Flanking battery in the Bastion of Provence

Following the events of the Great Siege, Birgu was renamed Civita Victoriosa, or Citta Vittoriosa – the Victorious City. However, according to Braudel, the Great Siege of 1565 – highly charged with the dreadful fear of the unknown, dramatic, full of atrocities and heroism, intense religious possession, and much loss of life, constituted no significant turning point for the Turks. Their main losses were replaceable men, their morale was far from broken, and their desire for revenge had strengthened. Yet for the local inhabitants, the successful outcome of the Siege marked an important turning point for the Order, for Malta, and for Cottonera. Their social and economic history had to be rebuilt almost from scratch.

After the Siege, Bosio described Citta Vittoriosa as being a compassionate sight. Some 12000 inhabitants, almost half the population of Malta, with all their belongings, were compelled for lack of houses to live and sleep out in the open. There they were exposed to the extreme summer heat during the day and the pernicious humidity during the night. Lying in open squares, they suffered all sorts of hardship, not least that of thirst, and of having to tolerate the unbearable stench of foul breath, perspiration, and other similar inconveniences created when crowds of temporarily homeless people as well as multitudes of animals live together. These conditions were quite amenable to the outbreak and spread of plague.

The retrenchment at the Post of Castille

Birgu Land Front

The surviving peasants who returned to their land found an extensively destroyed landscape. Their hamlets and houses were burnt to the ground, with no livestock, equipment, or seed left. Thus, the process of land abandonment and decay so prevalent in the middle ages had come to a climax as Malta was a total ruin and a wilderness.

It was in this situation that the Order decided to accelerate the moving of its administrative seat from Vittoriosa to Valletta. This it did in 1571, leaving behind the Bishop and his Curia in Vittoriosa, thus highlighting the differences that had grown between the Grandmaster and the Bishop. This rift contributed to the establishing of the Gran Roman Apostolic Inquisition in Malta in 1574 – originally intended to reconcile them. However it took some 50 years before Bishop Cagliares and his Curia followed the Order into the new Capital of Valletta in 1620.

Having settled in Valletta, the Order was still concerned with the inadequacy of the fortifications on the other side of the Grand Harbour. At around 1588, the Order planned to raise cavaliers on St John and St James bastions to a maximum height of three vaulted chambers so as to be able to sight enemy artillery on the then barren Santa Margerita Lines. The Order also constructed several sophisticated outworks and a powerful horn-work facing the Bighi peninsula and the San Salvatore heights. Yet by 1654 the land-front fortifications including the two cavaliers were still incomplete and militarily imperfect – presenting the need for considerable and urgent repairs.

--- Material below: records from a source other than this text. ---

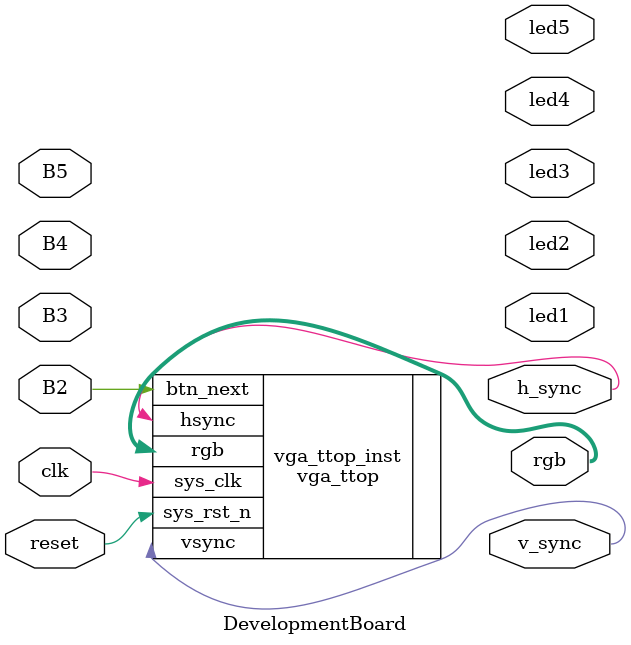
<source format=v>
`timescale 1ns / 1ns
module DevelopmentBoard(
    input wire clk, //50MHz
    input wire reset, B2, B3, B4, B5,
	 // reset is "a"
	 // B2 is "s"
	 // B3 is "d"
	 // B4 is "f"
	 // B5 is "g"
    output wire h_sync, v_sync,
    output wire [15:0] rgb,
	
	output wire led1,
	output wire led2,
	output wire led3,
	output wire led4,
	output wire led5
);
vga_ttop vga_ttop_inst(
        .sys_clk(clk),   
        .sys_rst_n(reset),
        .btn_next(B2),
        .hsync(h_sync),
        .vsync(v_sync),
        .rgb(rgb)
    );
	// Instantiate your model
	//vga_top top_module(
	//.sys_clk(clk),
	//.sys_rst_n(reset),
	//.hsync(h_sync),
	//.vsync(v_sync),
	//.rgb(rgb)
	//.up(B2),
	//.down(B3),
	// 	.left(B4),
	// 	.right(B5),
	//	.led1(led1),
    //	.led2(led2),
	//  .led3(led3),
	// 	.led4(led4),
	// 	.led5(led5)
	//);
    endmodule

</source>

By 1715, to the following 16th Century land-front fortifications were in dire need of repairs:
  • The curtain wall between the demi-bastion of St Lawrence and Galley Creek required proper alignment with its counterpart in Senglea,
  • The Post of Castille required substantial modifications, and
  • The Santa Margerita and the Cottonera Lines were still incomplete;
while The Chemin Couvert – the ‘covered way’ in the area of St James Bastion, which was added in the late 17th Century, also required major repairs and adjustments.

French engineers' plan of Vittoriosa's fortifications around 1714, showing proposals for new bastions
Curtain of France
Much of this work was accomplished by 1730, and by 1736 the land-front was considerably strengthened by the successive building of the Santa Margerita Lines (1638-1736), encompassing the 1718 gridiron suburb of Bormla, and the Cottonera Lines (1670-1736). These dual lines of defence present the most important cover defence strategy for Cottonera adopted by the Order between 1530 and 1798.